» **DOCUMENT TEXT**
##############################
I still wonder what the rules folks were afraid of as they adopted additional rules beyond the box concept. It “seems” we went from “Hey, let’s see your ideas” - to one of “Oh my - way too radical/expensive/complicated for the home/Boy Scout builders.”

Flame on ! :stuck_out_tongue:

Could everyone (both sides) PLEASE stop playing the cost card! The average British child aged 6-12 gets about $ 13.60 a week in pocket money or $19.75 aged 13-16. This is pure gift - money for chores, from birthdays, etc. is in addition. It seems to me that if I am 13 and seriously want to build a Footy, the cost of the materials is not going to get in my way.
NB the ‘no profit’ cost of a set of BUG plans from the MYA is £3.50 ($ 7.15). Roger Stollery reckons that the price of a Corex boat electronics is about £5.00 ($10.14). This uses quite a lot of carbon (spars, etc.). Roger is making nothing from the design and the MYA is making damn all.

Registration of a Footy is free in the UK, but AMYA registration in the USA is $ 7.00. So if we build a Bug in the USA and register it with the AMYA, our total bill excluding electrics is about $24.29 of which $10 or a mere 40% is actual hardware. The rest has gone into the collective maws of your and my national authorities.

Now tell me about expensive materials.

Hi Angus:

I believe it would be at this point in the discussion I would furrow both eyebrows, look over the top of my glasses and suggest the same child in your example of 13-16 years old “receiving” about $19.75 - but who has aspirations of having both a winning design, as well as a good looking boat like the one he sees at the pond that is all sleek and sexy in it’s carbon-fiber glossy splendor would have to save just over 21 weeks in order to purchase one of Nigel’s beauties ready built (at a touch over $400) - PLUS cost of electronics.

I’m not sure about the UK - but over here, most carbon dealers usually aren’t happy (or willing) to sell carbon fabric in lengths less than a 1 yard (just under 1 meter) cutting so an entry level material cost just to get started would be about $35 for cloth, and about $50 for WEST epoxy in a quart/pint (resin/hardener) size.
##############################
» **SHORT PROBLEM 1**
Restate word for word the part of the forum discussion between "Now tell me" and "cost of electronics.", inclusive.
The forum discussion above has no connection to the listing that comes next.

Extracted records
##############################
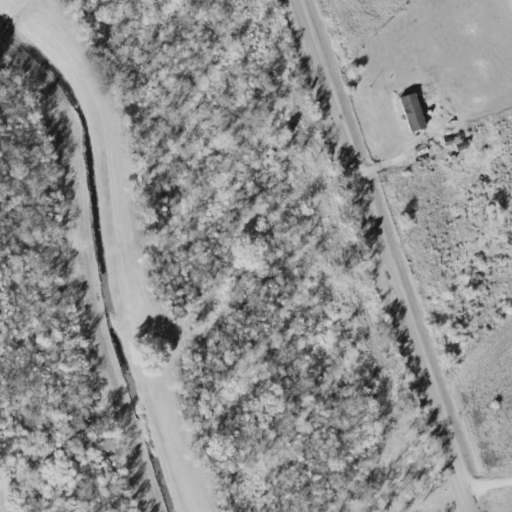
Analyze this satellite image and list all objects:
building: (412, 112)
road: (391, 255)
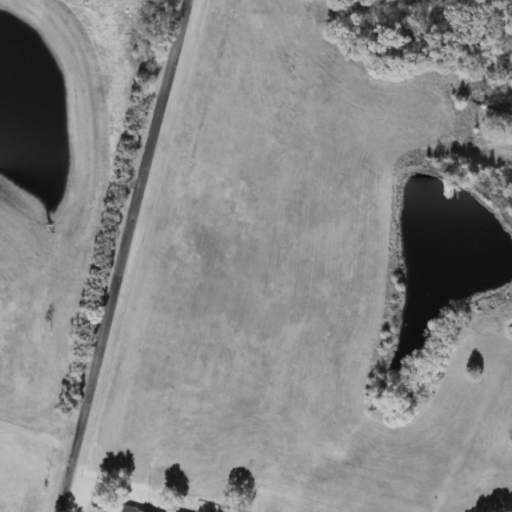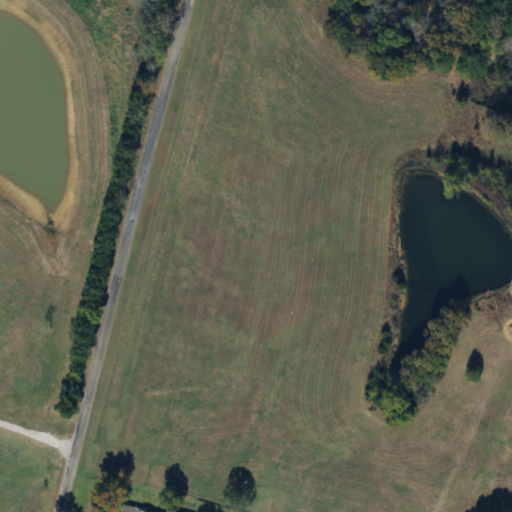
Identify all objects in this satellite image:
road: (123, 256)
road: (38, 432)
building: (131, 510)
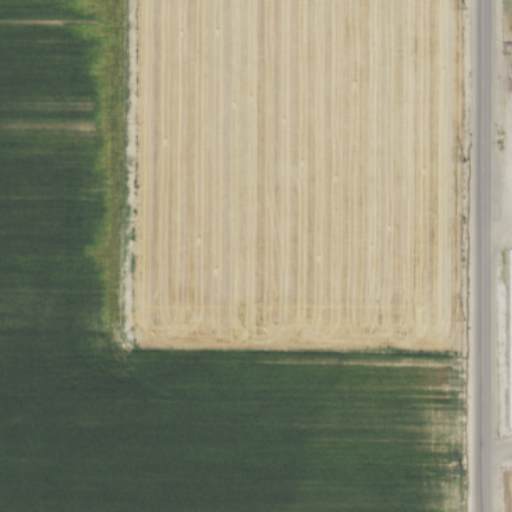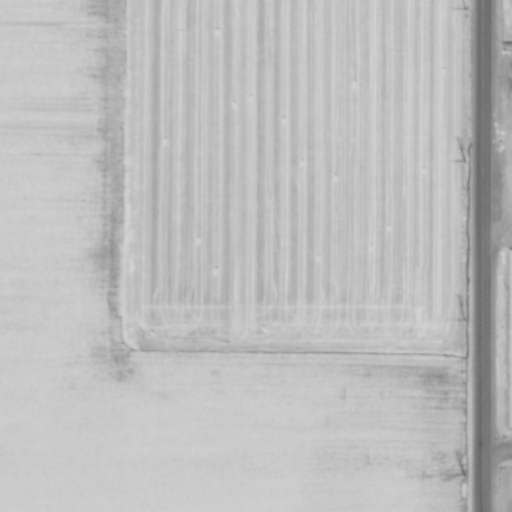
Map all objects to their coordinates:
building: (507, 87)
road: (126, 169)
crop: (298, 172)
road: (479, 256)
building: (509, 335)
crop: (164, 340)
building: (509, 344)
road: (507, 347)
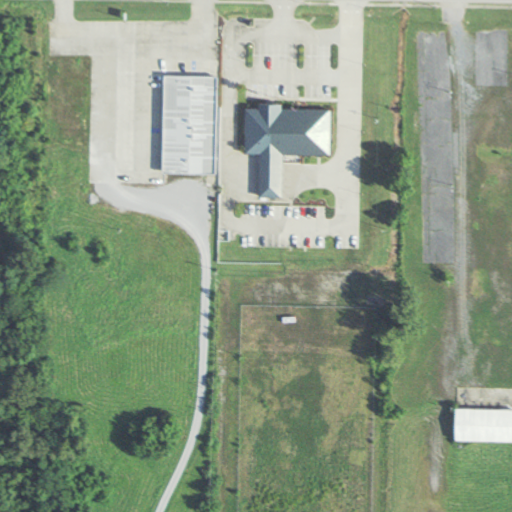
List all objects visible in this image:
##############################
» **SHORT PROBLEM 2**
Please recast the lines of the listing from its start through the line holding "building: (131, 510)", inclusive, as a JSON list of strings with one string per line. Skip blank lines and leave the pictures out.

» **FULL OUTPUT 1**
Now tell me about expensive materials.

Hi Angus:

I believe it would be at this point in the discussion I would furrow both eyebrows, look over the top of my glasses and suggest the same child in your example of 13-16 years old “receiving” about $19.75 - but who has aspirations of having both a winning design, as well as a good looking boat like the one he sees at the pond that is all sleek and sexy in it’s carbon-fiber glossy splendor would have to save just over 21 weeks in order to purchase one of Nigel’s beauties ready built (at a touch over $400) - PLUS cost of electronics.

» **FULL OUTPUT 2**
[
  "Analyze this satellite image and list all objects:",
  "building: (412, 112)",
  "road: (391, 255)",
  "Identify all objects in this satellite image:",
  "road: (123, 256)",
  "road: (38, 432)",
  "building: (131, 510)"
]